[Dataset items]
******************************

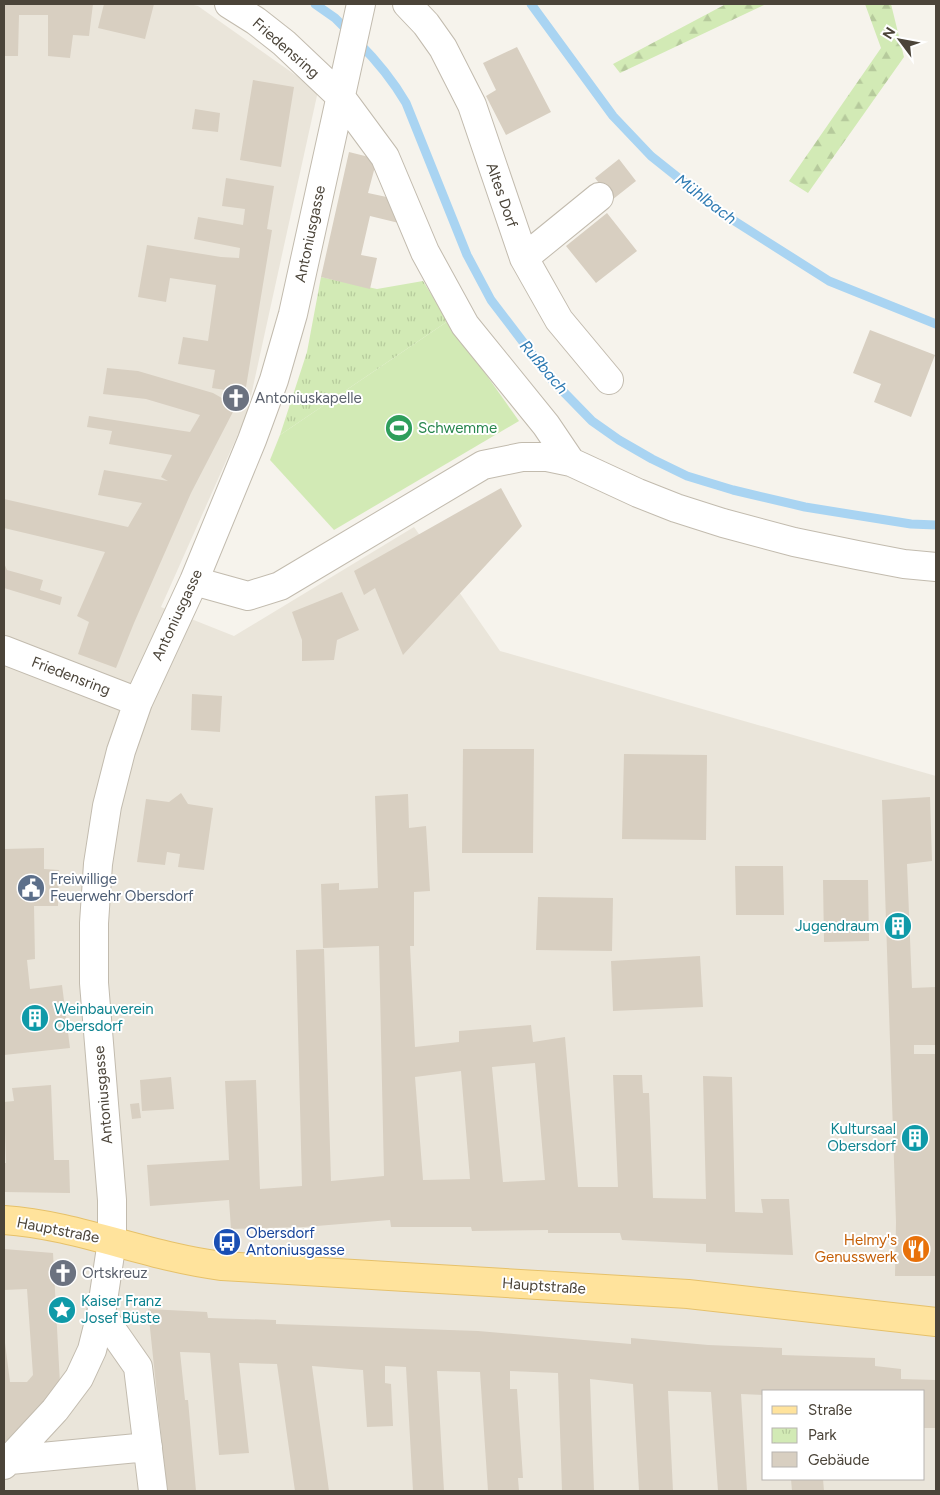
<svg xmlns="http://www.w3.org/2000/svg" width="940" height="1495" font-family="Figtree,sans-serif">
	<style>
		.residential { fill: #eae5da; fill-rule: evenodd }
		.grass { fill: #d2eab5 }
		.forest { fill: url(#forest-firs) }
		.park { fill: url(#park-tufts) }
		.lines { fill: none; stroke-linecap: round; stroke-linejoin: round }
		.stream { stroke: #a9d4f2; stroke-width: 9 }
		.building { fill: #d8cfc1; fill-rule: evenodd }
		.minor-casing { stroke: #c2bbae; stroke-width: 30 }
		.major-casing { stroke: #e6c16a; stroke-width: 30 }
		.minor { stroke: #fff; stroke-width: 28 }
		.major { stroke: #ffe39c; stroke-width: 28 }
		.labels { text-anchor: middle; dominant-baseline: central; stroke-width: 4; stroke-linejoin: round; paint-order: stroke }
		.street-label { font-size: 15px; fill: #4b4439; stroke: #fff }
		.worship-label { font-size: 15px; fill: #5b616d; stroke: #fff; text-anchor: start }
		.leisure-label { font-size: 15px; fill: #27864d; stroke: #fff; text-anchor: start }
		.service-label { font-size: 15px; fill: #4e5e75; stroke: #fff; text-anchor: start }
		.culture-label { font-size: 15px; fill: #0d838f; stroke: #fff; text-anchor: end }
		.transit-label { font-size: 15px; fill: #164399; stroke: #fff; text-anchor: start }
		.food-label { font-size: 15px; fill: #c56008; stroke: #fff; text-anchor: end }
		.water-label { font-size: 16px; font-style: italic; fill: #2e7ab2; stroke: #fff }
	</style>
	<defs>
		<pattern id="forest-firs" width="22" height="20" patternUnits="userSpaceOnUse" patternTransform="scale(1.25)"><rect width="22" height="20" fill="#d2eab5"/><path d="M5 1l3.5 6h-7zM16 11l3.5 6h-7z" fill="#b6ca9c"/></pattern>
		<pattern id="park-tufts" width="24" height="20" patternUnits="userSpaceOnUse" patternTransform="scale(1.25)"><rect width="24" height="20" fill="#d2eab5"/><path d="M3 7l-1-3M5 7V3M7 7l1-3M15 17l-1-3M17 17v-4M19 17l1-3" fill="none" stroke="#b6ca9c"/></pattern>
	</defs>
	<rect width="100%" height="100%" fill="#f6f3ec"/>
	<path class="residential" d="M4 4H189L198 6 318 91 247 414 161 607 234 636 414 527 500 651 936 776V1491H4ZM764 1391H924V1479H764Z"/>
	<path class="grass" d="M448 321 519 421 334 530 270 460 280 435Z"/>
	<path class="forest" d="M726 4H766L620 73 613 64Z
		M865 4H891L904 57 808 193 789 181 881 48Z"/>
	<path class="park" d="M321 277 377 289 423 281 448 321 280 435 307 352Z"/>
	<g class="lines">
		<path class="stream" d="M315 4 335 18 349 32
			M531 4 613 116 651 156 725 215 829 281 936 324
			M358 42C378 62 392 79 406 103L467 255 491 300 552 380 592 421 619 440 652 459 687 476 733 490 805 507 911 524 936 525"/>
	</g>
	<path class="building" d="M4 4H93L89 36 73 35 70 58 48 56V15H19L18 56H4Z
		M104 4H154L145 39 98 28Z
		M517 47 551 112 506 135 486 96 496 90 483 63Z
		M253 80 294 87 281 167 240 160Z
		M195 109 220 113 218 132 192 129Z
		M349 152 377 159 368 193 396 199 403 224 370 216 361 255 377 258 370 289 321 277Z
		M619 159 636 181 612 200 595 178Z
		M226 178 274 186 267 229 272 230 245 393 212 388 215 370 178 364 183 337 208 341 216 285 170 278 166 302 138 297 147 245 221 257 239 258 240 248 194 239 198 217 243 225 245 209 222 206Z
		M607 213 637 251 596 283 566 246Z
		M870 330 935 355 911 417 874 402 881 384 853 373Z
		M107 368 138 371 213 393 236 406 191 493 134 623 116 668 78 654 89 622 77 616 105 552 4 528V499L128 527 142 503 98 495 104 470 168 481 161 477 172 455 109 444 112 431 87 427 89 416 190 432 200 415 146 399 103 394Z
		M501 488 522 526 403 655 375 588 364 595 354 571Z
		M4 563 7 570 43 580 40 590 62 597 60 605 4 588Z
		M342 592 359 630 337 640 334 660 302 661V640L292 612Z
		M192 694 222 696 220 732 191 730Z
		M463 749H534L533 853H462Z
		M624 754 707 755 706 840 622 839Z
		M181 793 188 804 213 808 204 870 178 867 180 854 167 852 165 865 137 862 146 799 169 802Z
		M408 794 409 828 426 826 430 891 414 892V946H410L415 1047 459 1042V1031L531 1025 533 1042 565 1037 578 1187H618L613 1075H642L643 1093H649L653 1198 706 1199 703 1076 732 1077 735 1212 763 1213 761 1199H789L793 1255 706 1252V1244L622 1240 620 1233H548V1230L472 1231 471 1227H391L390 1220 304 1227 231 1229 229 1200 150 1206 147 1165 229 1160 225 1081 256 1080 260 1189 302 1186 296 950 324 949 331 1181 384 1176 379 946 323 948 321 884 339 883V890L378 888 375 796ZM535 1063 545 1180 503 1182 492 1067ZM461 1071 470 1179 423 1180 415 1077Z
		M930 797 932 861 907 864 912 988 936 987V1045H914V1054H936V1276H895L896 1222 882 800Z
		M44 848V869L59 870 58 906H34L35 959 27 960 30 989 62 985 70 1048 4 1055V849Z
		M735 866H783L784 915H736Z
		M823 880H868L869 941 824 942Z
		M538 897 613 898 612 951 536 950Z
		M700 956 703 1007 613 1011 611 961Z
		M171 1077 174 1109 142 1111 140 1080Z
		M51 1085 54 1160H69L70 1193 4 1192V1163H6L4 1102 14 1101 12 1088Z
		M139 1103 141 1118 132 1119 130 1104Z
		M4 1249 53 1253 60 1384 4 1443V1335L10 1382H27L33 1375 27 1289 4 1290Z
		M148 1309 207 1312 208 1318 276 1320V1324L478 1331 631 1344V1338L708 1345 782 1348V1355L875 1358V1366L901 1369V1379L936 1380V1428H924V1391H764V1395L741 1394 747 1491H718L711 1392 668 1391 673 1491H639L633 1384 590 1379 594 1491H562L558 1373 510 1371V1389H517L523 1478H518L519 1491H488L480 1372 437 1371 444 1491H413L406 1367 385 1366V1383L391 1384 393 1426 367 1427 363 1370 312 1366 329 1491H295L277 1364 239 1363 249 1453 219 1455 210 1353 180 1352 185 1400H188L196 1491H167Z
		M791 1479H823L824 1491H792Z"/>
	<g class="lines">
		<defs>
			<path id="minor" d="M229 4 256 21 284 43 340 96 385 157 425 252 465 325 546 425 571 462
				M407 4 426 24 443 48 472 105 524 258 559 320 609 380
				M524 258 599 197
				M194 581 248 596 280 586 483 465 522 457H547L571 462 638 493 676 508 723 523 794 542 857 555 904 564 936 567
				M4 650 138 702
				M101 1314 138 1367 153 1491
				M10 1460 148 1447
				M4 1465 55 1410 79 1378 92 1350 101 1314 112 1241V1200L94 983V923L98 864 107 806 121 751 138 702 194 581 252 440 274 380 293 314 361 4"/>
			<path id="major" d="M4 1220C78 1225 148 1257 222 1266L688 1294 936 1322"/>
		</defs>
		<use href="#minor" class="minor-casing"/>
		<use href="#major" class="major-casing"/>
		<use href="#minor" class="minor"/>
		<use href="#major" class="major"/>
	</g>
	<defs>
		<symbol id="church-disc" viewBox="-11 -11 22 22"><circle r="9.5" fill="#6b7280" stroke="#fff"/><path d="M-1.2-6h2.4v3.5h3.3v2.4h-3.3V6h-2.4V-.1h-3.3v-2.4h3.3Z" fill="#fff"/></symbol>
		<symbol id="stadium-disc" viewBox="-11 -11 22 22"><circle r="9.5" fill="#2e9e5b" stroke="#fff"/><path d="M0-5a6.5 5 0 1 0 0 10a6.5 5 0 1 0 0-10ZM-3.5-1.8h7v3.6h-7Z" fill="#fff"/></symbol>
		<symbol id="civic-disc" viewBox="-11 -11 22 22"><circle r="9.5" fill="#5c6f8a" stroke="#fff"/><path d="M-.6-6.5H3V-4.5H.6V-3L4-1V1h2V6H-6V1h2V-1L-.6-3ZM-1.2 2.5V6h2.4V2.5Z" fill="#fff"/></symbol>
		<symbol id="building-disc" viewBox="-11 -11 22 22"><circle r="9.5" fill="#0f9aa8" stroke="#fff"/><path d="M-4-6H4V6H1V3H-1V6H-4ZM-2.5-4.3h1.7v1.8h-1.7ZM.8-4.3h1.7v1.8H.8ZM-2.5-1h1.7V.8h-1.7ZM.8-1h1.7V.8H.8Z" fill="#fff"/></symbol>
		<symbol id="bus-disc" viewBox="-11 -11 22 22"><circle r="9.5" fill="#1a4fb4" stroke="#fff"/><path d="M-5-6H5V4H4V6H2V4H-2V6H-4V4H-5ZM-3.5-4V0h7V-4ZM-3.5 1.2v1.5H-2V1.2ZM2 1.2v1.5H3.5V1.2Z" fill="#fff"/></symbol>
		<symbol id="restaurant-disc" viewBox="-11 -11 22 22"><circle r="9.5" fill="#e8710a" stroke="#fff"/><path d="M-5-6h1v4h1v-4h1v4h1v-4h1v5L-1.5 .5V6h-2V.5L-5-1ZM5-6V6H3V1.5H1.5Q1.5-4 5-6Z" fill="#fff"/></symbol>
		<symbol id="sight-disc" viewBox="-11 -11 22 22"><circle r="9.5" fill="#0f9aa8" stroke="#fff"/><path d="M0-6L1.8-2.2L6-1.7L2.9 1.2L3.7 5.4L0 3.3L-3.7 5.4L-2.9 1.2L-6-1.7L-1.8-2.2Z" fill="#fff"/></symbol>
	</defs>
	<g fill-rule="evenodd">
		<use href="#church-disc" x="220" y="382" width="32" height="32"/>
		<use href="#stadium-disc" x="383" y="412" width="32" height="32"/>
		<use href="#civic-disc" x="15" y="872" width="32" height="32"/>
		<use href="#building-disc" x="882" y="910" width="32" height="32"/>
		<use href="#building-disc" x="19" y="1002" width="32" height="32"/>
		<use href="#building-disc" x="899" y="1122" width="32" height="32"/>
		<use href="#bus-disc" x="211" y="1226" width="32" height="32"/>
		<use href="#restaurant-disc" x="900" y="1233" width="32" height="32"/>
		<use href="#church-disc" x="47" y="1257" width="32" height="32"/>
		<use href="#sight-disc" x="46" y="1294" width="32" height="32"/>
	</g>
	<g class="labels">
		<g class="street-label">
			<text transform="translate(286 48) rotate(41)">Friedensring</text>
			<text transform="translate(502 195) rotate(71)">Altes Dorf</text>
			<text transform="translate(310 234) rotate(-78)">Antoniusgasse</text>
			<text transform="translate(177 615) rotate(-65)">Antoniusgasse</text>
			<text transform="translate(71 676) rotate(21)">Friedensring</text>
			<text transform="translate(103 1095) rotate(-95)">Antoniusgasse</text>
			<text transform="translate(58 1230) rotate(11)">Hauptstraße</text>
			<text transform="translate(544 1286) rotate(4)">Hauptstraße</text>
		</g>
		<g class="worship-label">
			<text x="255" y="398">Antoniuskapelle</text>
			<text x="82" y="1273">Ortskreuz</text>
		</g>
		<g class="leisure-label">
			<text x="418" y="428">Schwemme</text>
		</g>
		<g class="service-label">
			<text x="50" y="879">Freiwillige<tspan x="50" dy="17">Feuerwehr Obersdorf</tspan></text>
		</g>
		<g class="culture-label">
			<text x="879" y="926">Jugendraum</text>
			<text x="54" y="1009" text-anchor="start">Weinbauverein<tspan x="54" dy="17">Obersdorf</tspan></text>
			<text x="896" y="1129">Kultursaal<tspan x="896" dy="17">Obersdorf</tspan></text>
			<text x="81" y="1301" text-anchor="start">Kaiser Franz<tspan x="81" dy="17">Josef Büste</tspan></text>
		</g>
		<g class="transit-label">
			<text x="246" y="1233">Obersdorf<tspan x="246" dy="17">Antoniusgasse</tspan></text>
		</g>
		<g class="food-label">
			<text x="897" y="1240">Helmy's<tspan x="897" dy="17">Genusswerk</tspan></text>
		</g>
		<g class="water-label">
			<text transform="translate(706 199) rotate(37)">Mühlbach</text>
			<text transform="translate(544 367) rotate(50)">Rußbach</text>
		</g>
	</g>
	<rect width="940" height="1495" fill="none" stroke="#4b4439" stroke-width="10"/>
	<rect x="762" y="1390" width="162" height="90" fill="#ffffff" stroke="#b7b4b0"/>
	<rect x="772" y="1406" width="25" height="8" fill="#ffe39c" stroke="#b7b4b0"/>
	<text x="808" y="1415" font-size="15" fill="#4b4439">Straße</text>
	<rect x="772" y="1428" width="25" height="15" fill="url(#park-tufts)" stroke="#b7b4b0"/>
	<text x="808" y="1440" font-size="15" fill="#4b4439">Park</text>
	<rect x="772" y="1452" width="25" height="15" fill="#d8cfc1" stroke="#b7b4b0"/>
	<text x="808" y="1465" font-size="15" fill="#4b4439">Gebäude</text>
	<g transform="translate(900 40) rotate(302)" stroke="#ffffff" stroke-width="4" paint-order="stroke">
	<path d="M0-4L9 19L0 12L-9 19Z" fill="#4b4439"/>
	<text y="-8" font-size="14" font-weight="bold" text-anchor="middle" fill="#4b4439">N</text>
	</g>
</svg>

******************************

§ **Try it**:
Every line of the entries above that includes "middle" should be copied.

§ **Solution**:
		.labels { text-anchor: middle; dominant-baseline: central; stroke-width: 4; stroke-linejoin: round; paint-order: stroke }
	<text y="-8" font-size="14" font-weight="bold" text-anchor="middle" fill="#4b4439">N</text>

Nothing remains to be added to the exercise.